The South Dakota Senate's impending decision that would make recitation of the Pledge of Allegiance a mandatory part of the public school day compels me to share my views as a parent and educator.

Rote memorization and daily recital of the pledge do not effectively instill patriotism. Daily recitation makes the act perfunctory. The pledge should be saved for important life-benchmarks. Rarity begets value.

We must not forget there was a reason the pledge was removed from the school day. A recent survey of Sioux Falls parents cited approximately 70 percent approval for expanding the pledge to high schools. Some say let the majority rule. I ask that you consider the 30 percent who did not give their approval. Imagine your child were asked to say, "One nation under Allah," or "One nation under no God" daily. They could opt out, of course, but in doing so could become the target of ostracism and harassment.

This treatment would not result from your child's love of country, but because they believe differently than the majority. This consideration makes me uncomfortable as an educator and parent. Empathize with children who hold different religious beliefs than you. Public school policy decisions must respect the rights of all individuals.

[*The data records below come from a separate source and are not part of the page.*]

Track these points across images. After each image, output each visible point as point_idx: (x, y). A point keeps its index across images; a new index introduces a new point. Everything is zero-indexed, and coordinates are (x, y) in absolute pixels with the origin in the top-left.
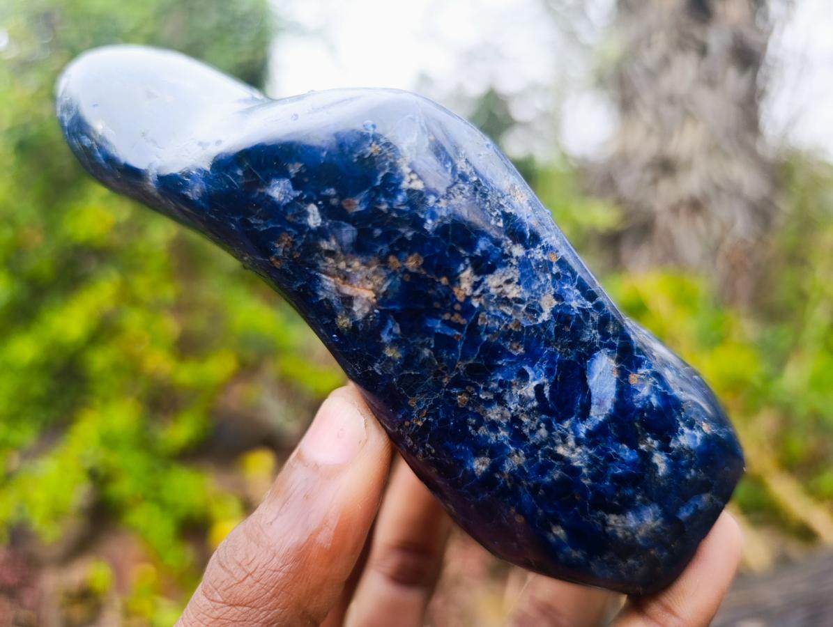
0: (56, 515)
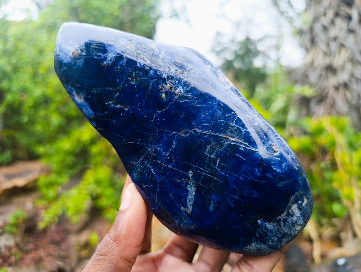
0: (78, 212)
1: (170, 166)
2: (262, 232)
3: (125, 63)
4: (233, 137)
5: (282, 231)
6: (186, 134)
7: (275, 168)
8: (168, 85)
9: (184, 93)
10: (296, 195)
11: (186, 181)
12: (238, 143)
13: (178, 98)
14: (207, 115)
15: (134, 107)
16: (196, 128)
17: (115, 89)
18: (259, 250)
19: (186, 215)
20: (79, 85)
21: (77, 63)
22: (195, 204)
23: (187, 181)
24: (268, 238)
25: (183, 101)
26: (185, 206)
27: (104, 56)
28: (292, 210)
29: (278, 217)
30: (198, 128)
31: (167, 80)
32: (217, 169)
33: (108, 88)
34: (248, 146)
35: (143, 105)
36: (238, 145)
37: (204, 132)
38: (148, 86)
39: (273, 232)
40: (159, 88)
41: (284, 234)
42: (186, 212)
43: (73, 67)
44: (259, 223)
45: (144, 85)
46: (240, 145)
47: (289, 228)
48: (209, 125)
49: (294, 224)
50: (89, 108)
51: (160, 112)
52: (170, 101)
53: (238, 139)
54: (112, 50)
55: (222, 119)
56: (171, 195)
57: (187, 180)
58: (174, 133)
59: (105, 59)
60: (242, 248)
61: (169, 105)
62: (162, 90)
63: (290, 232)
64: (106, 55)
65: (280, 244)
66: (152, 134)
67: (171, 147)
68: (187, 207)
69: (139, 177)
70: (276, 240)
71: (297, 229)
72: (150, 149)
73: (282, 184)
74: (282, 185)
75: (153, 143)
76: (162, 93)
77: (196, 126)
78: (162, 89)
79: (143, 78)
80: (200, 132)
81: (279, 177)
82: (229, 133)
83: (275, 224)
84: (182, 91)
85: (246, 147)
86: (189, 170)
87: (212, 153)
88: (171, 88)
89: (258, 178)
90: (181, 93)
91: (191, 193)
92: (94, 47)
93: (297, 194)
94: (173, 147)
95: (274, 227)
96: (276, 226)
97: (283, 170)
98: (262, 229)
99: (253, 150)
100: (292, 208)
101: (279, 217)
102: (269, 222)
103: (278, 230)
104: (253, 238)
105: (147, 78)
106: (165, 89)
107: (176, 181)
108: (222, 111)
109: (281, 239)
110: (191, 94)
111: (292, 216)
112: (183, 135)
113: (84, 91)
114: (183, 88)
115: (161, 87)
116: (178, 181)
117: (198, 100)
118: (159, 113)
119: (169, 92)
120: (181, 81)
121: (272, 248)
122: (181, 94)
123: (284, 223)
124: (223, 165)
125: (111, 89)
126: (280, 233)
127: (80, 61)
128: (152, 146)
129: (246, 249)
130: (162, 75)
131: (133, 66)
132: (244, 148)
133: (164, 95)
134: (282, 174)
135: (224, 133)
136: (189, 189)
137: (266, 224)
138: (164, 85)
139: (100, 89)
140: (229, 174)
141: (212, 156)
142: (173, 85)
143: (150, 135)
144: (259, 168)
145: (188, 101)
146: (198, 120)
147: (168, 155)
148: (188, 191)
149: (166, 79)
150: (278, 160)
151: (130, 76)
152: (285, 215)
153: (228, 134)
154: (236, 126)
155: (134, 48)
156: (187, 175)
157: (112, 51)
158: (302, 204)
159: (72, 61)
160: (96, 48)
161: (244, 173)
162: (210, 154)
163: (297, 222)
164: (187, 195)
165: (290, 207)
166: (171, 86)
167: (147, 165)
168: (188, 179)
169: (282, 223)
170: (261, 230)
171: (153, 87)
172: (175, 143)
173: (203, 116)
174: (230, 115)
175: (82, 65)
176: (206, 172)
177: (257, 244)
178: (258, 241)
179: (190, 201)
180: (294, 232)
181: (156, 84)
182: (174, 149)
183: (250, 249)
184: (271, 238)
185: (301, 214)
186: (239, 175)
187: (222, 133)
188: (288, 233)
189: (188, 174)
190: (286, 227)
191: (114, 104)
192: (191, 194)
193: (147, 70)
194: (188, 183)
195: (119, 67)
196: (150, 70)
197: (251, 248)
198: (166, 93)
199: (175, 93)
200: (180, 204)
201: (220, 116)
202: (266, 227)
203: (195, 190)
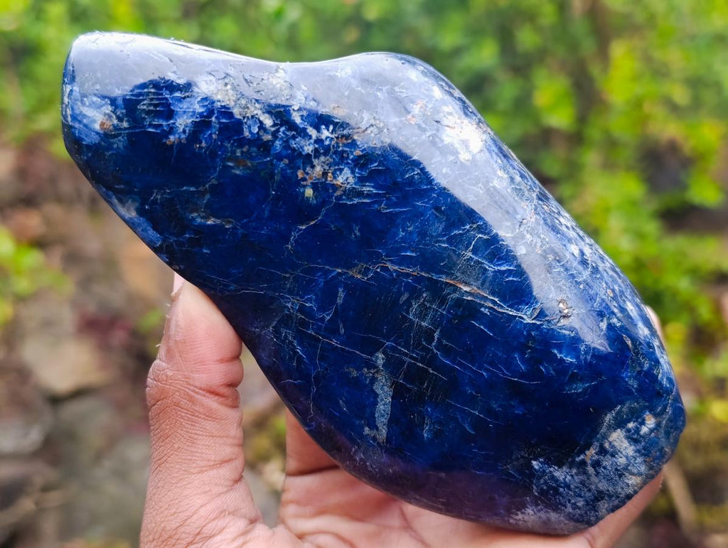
1: (334, 342)
2: (547, 486)
3: (217, 133)
4: (467, 284)
5: (593, 487)
6: (365, 274)
7: (560, 353)
8: (318, 169)
9: (355, 184)
10: (618, 412)
11: (371, 375)
12: (478, 298)
13: (342, 195)
14: (411, 233)
15: (245, 220)
16: (387, 261)
17: (201, 189)
18: (547, 522)
19: (375, 444)
20: (122, 187)
21: (113, 143)
22: (392, 422)
23: (374, 374)
24: (561, 498)
25: (355, 202)
26: (373, 426)
27: (169, 125)
28: (610, 443)
29: (579, 456)
30: (392, 262)
31: (315, 158)
32: (435, 351)
33: (185, 188)
34: (499, 305)
35: (266, 215)
36: (479, 301)
37: (404, 271)
38: (272, 175)
39: (572, 486)
40: (297, 176)
41: (600, 492)
42: (374, 439)
43: (106, 153)
44: (536, 467)
45: (262, 174)
46: (482, 302)
47: (609, 480)
48: (414, 255)
49: (620, 473)
50: (149, 228)
51: (304, 227)
52: (324, 203)
53: (478, 288)
54: (183, 110)
55: (444, 242)
56: (341, 402)
57: (373, 372)
58: (340, 271)
59: (172, 130)
60: (506, 518)
61: (323, 211)
62: (304, 181)
63: (615, 489)
64: (172, 121)
65: (593, 512)
66: (291, 274)
67: (333, 302)
68: (377, 429)
69: (272, 362)
70: (583, 505)
71: (630, 482)
72: (289, 305)
73: (579, 388)
74: (580, 390)
75: (295, 292)
76: (305, 186)
77: (385, 256)
78: (304, 179)
79: (259, 159)
80: (395, 271)
81: (570, 373)
82: (458, 274)
83: (574, 471)
84: (351, 180)
85: (495, 307)
86: (377, 350)
87: (424, 318)
88: (325, 174)
89: (522, 376)
90: (348, 183)
91: (383, 400)
92: (145, 107)
93: (621, 408)
94: (340, 301)
95: (572, 476)
96: (577, 474)
97: (582, 357)
98: (545, 481)
99: (511, 313)
100: (611, 439)
101: (582, 457)
102: (560, 467)
103: (582, 483)
104: (528, 498)
105: (269, 159)
106: (311, 178)
107: (350, 373)
108: (444, 223)
109: (593, 502)
110: (373, 184)
111: (613, 456)
112: (359, 277)
113: (133, 196)
114: (353, 172)
115: (302, 174)
116: (355, 374)
117: (388, 199)
118: (301, 230)
119: (322, 183)
120: (348, 157)
121: (577, 521)
122: (349, 186)
123: (596, 470)
124: (446, 345)
125: (192, 189)
126: (590, 490)
127: (120, 141)
128: (293, 298)
129: (516, 520)
130: (302, 147)
131: (235, 138)
132: (490, 308)
133: (309, 192)
134: (578, 367)
135: (448, 274)
136: (379, 391)
137: (552, 469)
138: (308, 169)
139: (168, 191)
140: (460, 364)
141: (423, 324)
142: (330, 167)
143: (287, 275)
144: (522, 354)
145: (365, 201)
146: (391, 244)
147: (328, 318)
148: (376, 395)
149: (311, 155)
150: (569, 335)
151: (229, 159)
152: (596, 453)
153: (457, 277)
154: (476, 258)
155: (233, 95)
156: (372, 361)
157: (185, 112)
158: (637, 430)
159: (101, 140)
160: (149, 110)
161: (491, 363)
162: (419, 318)
163: (629, 468)
164: (376, 403)
165: (605, 437)
166: (324, 169)
167: (286, 337)
168: (376, 370)
169: (590, 470)
170: (542, 481)
171: (284, 176)
172: (341, 294)
173: (402, 234)
174: (461, 232)
175: (124, 147)
176: (411, 357)
177: (539, 511)
178: (539, 505)
179: (383, 416)
180: (622, 488)
181: (290, 168)
182: (341, 305)
183: (525, 521)
184: (569, 501)
185: (638, 451)
186: (480, 367)
187: (443, 273)
188: (608, 491)
189: (374, 359)
190: (602, 477)
191: (202, 218)
192: (383, 402)
193: (268, 141)
194: (377, 378)
195: (204, 144)
196: (273, 142)
197: (526, 518)
198: (315, 186)
199: (334, 184)
200: (363, 422)
201: (439, 235)
202: (553, 478)
203: (391, 393)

U.S. civics/government and history are required courses in South Dakota. Civic principles are incorporated in these curricula. Add pledge-specific standards requiring our students to analyze, discuss and debate the historical context and the current viewpoints

regarding the pledge if we want them to understand it. Current efforts pushing the pledge into the school day would be better spent strengthening existing civic education standards.

The Pledge of Allegiance is important. If you feel children lack respect or civic virtue, look to yourself. Say the pledge at home. Volunteer to speak at a school about your service. Start a civics awareness campaign. Do what you please on your own time with your own children, but don't force the schools to coerce mine.

There are better ways to instill civic responsibility and patriotism in our youth. I encourage our state's legislators to remember that.